*HOW TO COMPLETE THIS TASK:* From the first line of the data below, repeat each line exactly until you reach the line with "root of tail: (306, 376)"; include that line too.

*DATASET EXCERPTS:*
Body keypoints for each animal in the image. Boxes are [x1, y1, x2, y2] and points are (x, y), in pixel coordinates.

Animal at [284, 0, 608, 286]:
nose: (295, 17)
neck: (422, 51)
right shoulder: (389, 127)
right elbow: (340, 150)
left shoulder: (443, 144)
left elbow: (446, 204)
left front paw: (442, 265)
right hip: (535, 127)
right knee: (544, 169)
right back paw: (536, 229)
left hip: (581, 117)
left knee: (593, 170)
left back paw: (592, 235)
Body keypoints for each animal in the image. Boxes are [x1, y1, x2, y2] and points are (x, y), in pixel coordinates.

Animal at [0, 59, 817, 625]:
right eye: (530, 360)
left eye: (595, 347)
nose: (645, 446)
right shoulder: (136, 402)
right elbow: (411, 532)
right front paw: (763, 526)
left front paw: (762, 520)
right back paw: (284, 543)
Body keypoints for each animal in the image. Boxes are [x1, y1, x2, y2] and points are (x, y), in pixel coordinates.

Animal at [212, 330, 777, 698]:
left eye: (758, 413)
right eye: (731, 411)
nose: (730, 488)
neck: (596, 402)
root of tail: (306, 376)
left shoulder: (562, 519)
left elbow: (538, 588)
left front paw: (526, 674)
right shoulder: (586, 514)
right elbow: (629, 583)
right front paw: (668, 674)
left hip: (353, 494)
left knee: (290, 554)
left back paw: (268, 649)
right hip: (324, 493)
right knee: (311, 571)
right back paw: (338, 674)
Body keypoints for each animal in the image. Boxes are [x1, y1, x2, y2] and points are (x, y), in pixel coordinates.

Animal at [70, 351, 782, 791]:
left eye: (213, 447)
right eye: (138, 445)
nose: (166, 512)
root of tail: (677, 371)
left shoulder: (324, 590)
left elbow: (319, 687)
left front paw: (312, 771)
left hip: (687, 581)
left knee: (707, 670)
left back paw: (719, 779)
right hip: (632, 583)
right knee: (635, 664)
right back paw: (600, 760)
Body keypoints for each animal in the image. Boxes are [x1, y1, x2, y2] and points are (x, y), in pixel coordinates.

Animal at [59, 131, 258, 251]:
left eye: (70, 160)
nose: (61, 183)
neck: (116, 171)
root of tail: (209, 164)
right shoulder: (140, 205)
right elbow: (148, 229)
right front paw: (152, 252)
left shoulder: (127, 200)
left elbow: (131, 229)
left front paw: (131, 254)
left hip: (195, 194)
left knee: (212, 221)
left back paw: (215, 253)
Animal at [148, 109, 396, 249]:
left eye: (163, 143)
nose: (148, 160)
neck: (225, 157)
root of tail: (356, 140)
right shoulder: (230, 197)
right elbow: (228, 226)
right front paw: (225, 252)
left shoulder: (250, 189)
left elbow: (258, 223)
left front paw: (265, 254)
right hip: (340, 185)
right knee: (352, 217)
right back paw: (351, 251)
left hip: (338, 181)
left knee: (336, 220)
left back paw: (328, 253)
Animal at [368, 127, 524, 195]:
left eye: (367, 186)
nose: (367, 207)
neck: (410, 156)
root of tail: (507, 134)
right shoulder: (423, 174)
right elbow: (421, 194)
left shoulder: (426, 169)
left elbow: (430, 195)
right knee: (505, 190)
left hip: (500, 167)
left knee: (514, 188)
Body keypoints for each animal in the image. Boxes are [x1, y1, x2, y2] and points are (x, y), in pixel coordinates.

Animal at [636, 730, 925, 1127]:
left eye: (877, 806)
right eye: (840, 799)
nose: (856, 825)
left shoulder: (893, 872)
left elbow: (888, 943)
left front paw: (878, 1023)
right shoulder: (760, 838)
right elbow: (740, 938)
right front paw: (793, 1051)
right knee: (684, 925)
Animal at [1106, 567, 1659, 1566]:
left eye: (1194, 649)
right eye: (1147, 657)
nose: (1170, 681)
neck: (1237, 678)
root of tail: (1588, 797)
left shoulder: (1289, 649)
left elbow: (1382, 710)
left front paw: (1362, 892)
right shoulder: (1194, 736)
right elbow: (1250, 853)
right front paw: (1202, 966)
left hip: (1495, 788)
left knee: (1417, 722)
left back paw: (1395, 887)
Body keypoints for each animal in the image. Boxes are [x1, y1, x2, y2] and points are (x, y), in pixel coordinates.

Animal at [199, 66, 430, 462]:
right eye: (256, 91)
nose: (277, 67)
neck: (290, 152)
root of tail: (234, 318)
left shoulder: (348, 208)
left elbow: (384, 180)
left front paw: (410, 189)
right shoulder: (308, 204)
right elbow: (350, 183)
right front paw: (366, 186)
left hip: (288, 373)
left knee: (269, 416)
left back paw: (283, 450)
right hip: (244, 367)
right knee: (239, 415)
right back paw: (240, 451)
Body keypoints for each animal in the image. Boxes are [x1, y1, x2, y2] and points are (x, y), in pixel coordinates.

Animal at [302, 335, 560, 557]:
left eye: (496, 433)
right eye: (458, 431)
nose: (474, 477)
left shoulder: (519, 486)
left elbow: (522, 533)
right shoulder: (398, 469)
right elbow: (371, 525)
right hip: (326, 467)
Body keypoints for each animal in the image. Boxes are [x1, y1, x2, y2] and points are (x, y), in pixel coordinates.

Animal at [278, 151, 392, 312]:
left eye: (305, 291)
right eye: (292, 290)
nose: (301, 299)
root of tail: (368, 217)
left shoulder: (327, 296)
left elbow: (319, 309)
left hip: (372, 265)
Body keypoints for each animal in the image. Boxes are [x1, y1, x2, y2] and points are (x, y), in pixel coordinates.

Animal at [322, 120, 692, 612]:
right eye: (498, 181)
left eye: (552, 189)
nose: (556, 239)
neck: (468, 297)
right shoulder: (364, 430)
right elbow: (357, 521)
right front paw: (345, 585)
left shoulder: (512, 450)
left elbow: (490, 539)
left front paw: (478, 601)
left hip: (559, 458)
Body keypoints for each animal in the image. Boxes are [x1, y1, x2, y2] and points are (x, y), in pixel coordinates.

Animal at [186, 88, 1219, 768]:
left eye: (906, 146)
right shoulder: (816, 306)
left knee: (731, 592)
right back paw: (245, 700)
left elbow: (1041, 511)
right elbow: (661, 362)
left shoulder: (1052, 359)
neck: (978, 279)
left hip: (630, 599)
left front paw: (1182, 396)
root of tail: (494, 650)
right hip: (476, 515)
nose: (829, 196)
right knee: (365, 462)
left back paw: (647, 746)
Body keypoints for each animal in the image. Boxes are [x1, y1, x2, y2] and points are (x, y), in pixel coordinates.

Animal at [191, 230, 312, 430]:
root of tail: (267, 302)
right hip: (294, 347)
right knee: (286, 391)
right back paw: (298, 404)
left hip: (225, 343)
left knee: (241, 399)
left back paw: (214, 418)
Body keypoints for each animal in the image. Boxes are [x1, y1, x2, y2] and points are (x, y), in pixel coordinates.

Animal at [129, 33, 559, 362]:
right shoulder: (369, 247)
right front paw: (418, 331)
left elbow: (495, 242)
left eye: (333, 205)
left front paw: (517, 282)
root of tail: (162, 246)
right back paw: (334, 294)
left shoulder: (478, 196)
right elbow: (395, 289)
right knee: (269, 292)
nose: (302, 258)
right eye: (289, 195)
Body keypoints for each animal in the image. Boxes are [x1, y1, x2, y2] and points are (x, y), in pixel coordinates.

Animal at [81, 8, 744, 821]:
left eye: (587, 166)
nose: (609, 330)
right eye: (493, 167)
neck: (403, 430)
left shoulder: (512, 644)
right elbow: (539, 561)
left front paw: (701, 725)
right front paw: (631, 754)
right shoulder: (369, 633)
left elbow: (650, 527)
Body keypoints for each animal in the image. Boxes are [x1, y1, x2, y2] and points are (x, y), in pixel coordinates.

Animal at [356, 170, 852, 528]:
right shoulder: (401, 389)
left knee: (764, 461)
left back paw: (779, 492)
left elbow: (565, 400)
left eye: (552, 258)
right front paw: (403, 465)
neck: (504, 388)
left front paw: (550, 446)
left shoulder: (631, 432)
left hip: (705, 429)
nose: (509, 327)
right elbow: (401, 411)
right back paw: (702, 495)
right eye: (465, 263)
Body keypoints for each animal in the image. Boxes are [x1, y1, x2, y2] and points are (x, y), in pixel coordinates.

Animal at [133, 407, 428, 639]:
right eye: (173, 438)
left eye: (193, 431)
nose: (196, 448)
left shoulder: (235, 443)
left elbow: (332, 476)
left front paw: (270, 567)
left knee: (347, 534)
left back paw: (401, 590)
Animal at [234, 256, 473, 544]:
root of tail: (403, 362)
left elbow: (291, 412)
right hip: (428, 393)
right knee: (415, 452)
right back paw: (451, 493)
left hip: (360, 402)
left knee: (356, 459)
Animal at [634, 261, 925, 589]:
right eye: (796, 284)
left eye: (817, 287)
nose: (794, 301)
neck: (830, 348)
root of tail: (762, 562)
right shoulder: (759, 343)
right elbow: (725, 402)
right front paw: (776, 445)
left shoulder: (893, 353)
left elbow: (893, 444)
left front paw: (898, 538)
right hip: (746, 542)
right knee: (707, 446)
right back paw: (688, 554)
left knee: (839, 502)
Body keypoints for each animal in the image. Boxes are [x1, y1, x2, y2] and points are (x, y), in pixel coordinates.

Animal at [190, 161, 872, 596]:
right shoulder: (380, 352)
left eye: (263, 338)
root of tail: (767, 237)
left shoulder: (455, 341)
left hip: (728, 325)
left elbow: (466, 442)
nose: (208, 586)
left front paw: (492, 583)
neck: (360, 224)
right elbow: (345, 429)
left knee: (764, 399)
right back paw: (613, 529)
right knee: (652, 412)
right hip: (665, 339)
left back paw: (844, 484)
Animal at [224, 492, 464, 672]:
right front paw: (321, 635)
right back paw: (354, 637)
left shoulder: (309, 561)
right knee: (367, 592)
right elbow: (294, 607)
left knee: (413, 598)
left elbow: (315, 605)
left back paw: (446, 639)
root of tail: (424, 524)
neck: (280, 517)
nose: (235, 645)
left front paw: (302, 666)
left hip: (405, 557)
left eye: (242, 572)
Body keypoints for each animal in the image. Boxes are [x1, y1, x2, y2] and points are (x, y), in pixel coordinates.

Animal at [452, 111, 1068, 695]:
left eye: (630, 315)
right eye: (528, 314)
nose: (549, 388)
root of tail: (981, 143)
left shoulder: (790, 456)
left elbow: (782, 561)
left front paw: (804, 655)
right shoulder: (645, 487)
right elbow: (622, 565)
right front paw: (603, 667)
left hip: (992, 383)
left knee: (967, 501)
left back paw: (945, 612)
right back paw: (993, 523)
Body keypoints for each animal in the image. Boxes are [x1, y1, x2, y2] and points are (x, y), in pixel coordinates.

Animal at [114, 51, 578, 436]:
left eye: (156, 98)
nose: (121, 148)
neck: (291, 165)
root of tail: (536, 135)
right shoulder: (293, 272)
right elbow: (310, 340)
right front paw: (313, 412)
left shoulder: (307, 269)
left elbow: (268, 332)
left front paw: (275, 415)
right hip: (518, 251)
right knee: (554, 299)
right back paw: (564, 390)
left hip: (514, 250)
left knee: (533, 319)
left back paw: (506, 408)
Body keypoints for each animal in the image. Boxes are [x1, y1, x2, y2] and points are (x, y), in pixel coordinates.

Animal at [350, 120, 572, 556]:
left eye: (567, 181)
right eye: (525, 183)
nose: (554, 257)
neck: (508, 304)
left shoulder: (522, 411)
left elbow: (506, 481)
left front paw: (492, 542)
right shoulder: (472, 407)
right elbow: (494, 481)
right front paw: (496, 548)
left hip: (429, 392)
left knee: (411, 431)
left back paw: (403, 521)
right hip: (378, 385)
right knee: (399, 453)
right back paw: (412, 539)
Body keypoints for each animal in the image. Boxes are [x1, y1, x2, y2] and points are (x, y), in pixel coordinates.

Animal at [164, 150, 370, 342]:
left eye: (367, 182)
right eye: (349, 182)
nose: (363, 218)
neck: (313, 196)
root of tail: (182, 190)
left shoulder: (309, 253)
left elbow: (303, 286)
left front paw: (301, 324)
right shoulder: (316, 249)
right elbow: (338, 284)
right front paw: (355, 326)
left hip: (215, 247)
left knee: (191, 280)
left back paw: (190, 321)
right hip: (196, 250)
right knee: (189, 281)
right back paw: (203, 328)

*ANSWER SPACE:*
Body keypoints for each animal in the image. Boxes are [x1, y1, x2, y2] and points are (x, y), in pixel coordinates.

Animal at [284, 0, 608, 286]:
nose: (295, 17)
neck: (422, 51)
right shoulder: (389, 127)
right elbow: (340, 150)
left shoulder: (443, 144)
left elbow: (446, 204)
left front paw: (442, 265)
right hip: (535, 127)
right knee: (544, 169)
right back paw: (536, 229)
left hip: (581, 117)
left knee: (593, 170)
left back paw: (592, 235)
Body keypoints for each animal in the image. Boxes are [x1, y1, x2, y2] and points are (x, y), in pixel coordinates.

Animal at [0, 59, 817, 625]:
right eye: (530, 360)
left eye: (595, 347)
nose: (645, 446)
right shoulder: (136, 402)
right elbow: (411, 532)
right front paw: (763, 526)
left front paw: (762, 520)
right back paw: (284, 543)
Body keypoints for each animal in the image. Boxes are [x1, y1, x2, y2] and points are (x, y), in pixel coordinates.

Animal at [212, 330, 777, 698]:
left eye: (758, 413)
right eye: (731, 411)
nose: (730, 488)
neck: (596, 402)
root of tail: (306, 376)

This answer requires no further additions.